Namanya unik, kamar bola. Yang tentu pada masa kecil kami tidak pernah memikiran asal-usul nama itu.  Kamar bola ada suatu spot aliran sungai did alam kota yang berada persis di samping Taman Kartini. Nah, Taman Kartini ini juga punya cerita tersendiri, yang suatu saat akan kutulis.

blank
Bupati Wonosobo, Eko Purnomo bersama Dirut PT ICON+, Erwin Hidayat Abdullah dan Kepala Diskominfo, Eko Suryantoro berada di area Ides Cafe di Taman Kartini.. Di depan Taman Kartini ini dulu ada kamar bola. Foto: Muharno Zarka

Taman Kartini kini sudah berubah, sebelumnya di sana dibangun Gedung Sasana Bhakti, kemudian menjadi kantor Dinas Pariwisata, dan sekarang menjadi spot menarik, dan dipasangi wifi gratis.

Taman Kartini dulu juga disebut Kebon Rojo. Tetapi nama kamar bola yang saya masih meraba-raba. Apakah di situ dulu ada gedung besar untuk berdansa orang-orang Belanda? Karena saya menduga kamar bola merupakan terjemahan dari ball room, ruang atau aula besar yang biasanya digunakan untuk lantai dansa dan pesta-pesta. Mungkin karena itu, maka tempat tersebut bernama kamar bola.

Tetapi tempat anak-anak bermain bukan ruang dansa itu. Di samping Taman Kartini ada aliran sungai, dan tepat di sana ada sebuah gerojogan (sepeti sebuah pintu air yang menjadi gerojogan).

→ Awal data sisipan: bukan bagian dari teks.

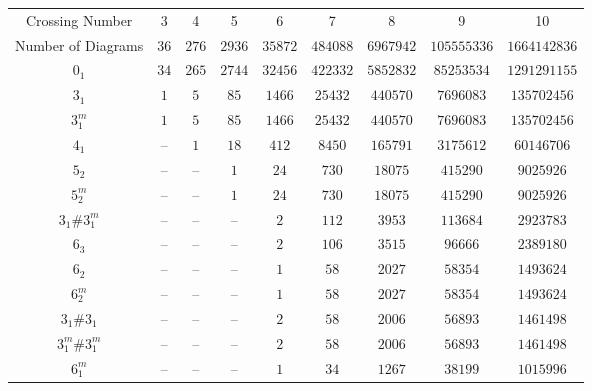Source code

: \documentclass[amsmath,secnumarabic,floatfix,amssymb,nofootinbib,nobibnotes,letterpaper,11pt,tightenlines,showkeys]{revtex4}
\theoremstyle{definition}
\begin{document}
\begin{table}[tp]
\begin{ruledtabular}
\begin{tabular}{ccccccccc}
Crossing Number &
3 & 4 & 5 & 6 & 7 & 8 & 9 & 10 \\ 
Number of Diagrams & 
$\num{36}$ & 
$\num{276}$ & 
$\num{2936}$ & 
$\num{35872}$ & 
$\num{484088}$ & 
$\num{6967942}$ & 
$\num{105555336}$ & 
$\num{1664142836}$\\ \hline
$0_1$ & 
$\num{34}$ & 
$\num{265}$ & 
$\num{2744}$ & 
$\num{32456}$ & 
$\num{422332}$ & 
$\num{5852832}$ & 
$\num{85253534}$ & 
$\num{1291291155}$\\ 
$3_{1}^{}$ & 
$\num{1}$ & 
$\num{5}$ & 
$\num{85}$ & 
$\num{1466}$ & 
$\num{25432}$ & 
$\num{440570}$ & 
$\num{7696083}$ & 
$\num{135702456}$\\ 
$3_{1}^{m}$ & 
$\num{1}$ & 
$\num{5}$ & 
$\num{85}$ & 
$\num{1466}$ & 
$\num{25432}$ & 
$\num{440570}$ & 
$\num{7696083}$ & 
$\num{135702456}$\\ 
$4_{1}^{}$ & 
-- & 
$\num{1}$ & 
$\num{18}$ & 
$\num{412}$ & 
$\num{8450}$ & 
$\num{165791}$ & 
$\num{3175612}$ & 
$\num{60146706}$\\ 
$5_{2}^{}$ & 
-- & 
-- & 
$\num{1}$ & 
$\num{24}$ & 
$\num{730}$ & 
$\num{18075}$ & 
$\num{415290}$ & 
$\num{9025926}$\\ 
$5_{2}^{m}$ & 
-- & 
-- & 
$\num{1}$ & 
$\num{24}$ & 
$\num{730}$ & 
$\num{18075}$ & 
$\num{415290}$ & 
$\num{9025926}$\\ 
$3_{1}^{}\#3_{1}^{m}$ & 
-- & 
-- & 
-- & 
$\num{2}$ & 
$\num{112}$ & 
$\num{3953}$ & 
$\num{113684}$ & 
$\num{2923783}$\\ 
$6_{3}^{}$ & 
-- & 
-- & 
-- & 
$\num{2}$ & 
$\num{106}$ & 
$\num{3515}$ & 
$\num{96666}$ & 
$\num{2389180}$\\ 
$6_{2}^{}$ & 
-- & 
-- & 
-- & 
$\num{1}$ & 
$\num{58}$ & 
$\num{2027}$ & 
$\num{58354}$ & 
$\num{1493624}$\\ 
$6_{2}^{m}$ & 
-- & 
-- & 
-- & 
$\num{1}$ & 
$\num{58}$ & 
$\num{2027}$ & 
$\num{58354}$ & 
$\num{1493624}$\\ 
$3_{1}^{}\#3_{1}^{}$ & 
-- & 
-- & 
-- & 
$\num{2}$ & 
$\num{58}$ & 
$\num{2006}$ & 
$\num{56893}$ & 
$\num{1461498}$\\ 
$3_{1}^{m}\#3_{1}^{m}$ & 
-- & 
-- & 
-- & 
$\num{2}$ & 
$\num{58}$ & 
$\num{2006}$ & 
$\num{56893}$ & 
$\num{1461498}$\\ 
$6_{1}^{m}$ & 
-- & 
-- & 
-- & 
$\num{1}$ & 
$\num{34}$ & 
$\num{1267}$ & 
$\num{38199}$ & 
$\num{1015996}$\\ 

\end{tabular}
\end{ruledtabular}
\end{table}
\end{document}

Nah di gerojogan inilah, surga bagi kami semua. Anak-anak yang punya keberanian biasa terjung dari atas, lalu byuuuuurrrrrr. Kamar bola adalah tempat mandi paling fafvorit bagi anak-anak (laki-laki) Wonosobo kala itu. Tempatnya tidak luas, tetapi entahlah, ini bisa menjadi tempat favorit.

Wonosobo memang dingin, tetapi pagi, siang (kalau liburan), sore kami jeguran di situ tidak mengenal rasa dingin.

Bahkan, ketika seorang Pak Lik saya dari Jakarta datang ke Wonosobo, dia mengajakku mandi di kamar bola, pagi-pagi subuh. Tentu dingin sekali waktu itu. Tetapi demi nostalgia Pak Lik, aku ikuti saja. Dan, dia begitu gembiranya mandi di kamar bola. Kalau umur aku dan Pak Lik selisih sekitar 15 tahunan, artinya, pada tahun 50-an semasa Pak Lik amsih anak-anak sudah menjadi Kamar Bola sebagai tempat yang sangat favorit. Sampai-sampai ketika dia sudah hidup di Jakarta dan punya keluarga di sana, saat pulang ke Wonosobo masih pingin mengenang mandi di kamar bola.

Dan, beruntungnya aku, setelah mandi di kamar bola pagi-pagi, lalu ditarktir makan gudeg yang buka sejak subuh di depan Toko Urip, di seberang stanplat (terminal) bus yang sekarang jadi Taman Plasa.

Ya, masa lalu itu indah. Masa lalu adalah cermin-cermin yang tak pernah bohong.

Widiyartono R, wartawan SUARABARU.ID, kelahiran Wonosobo.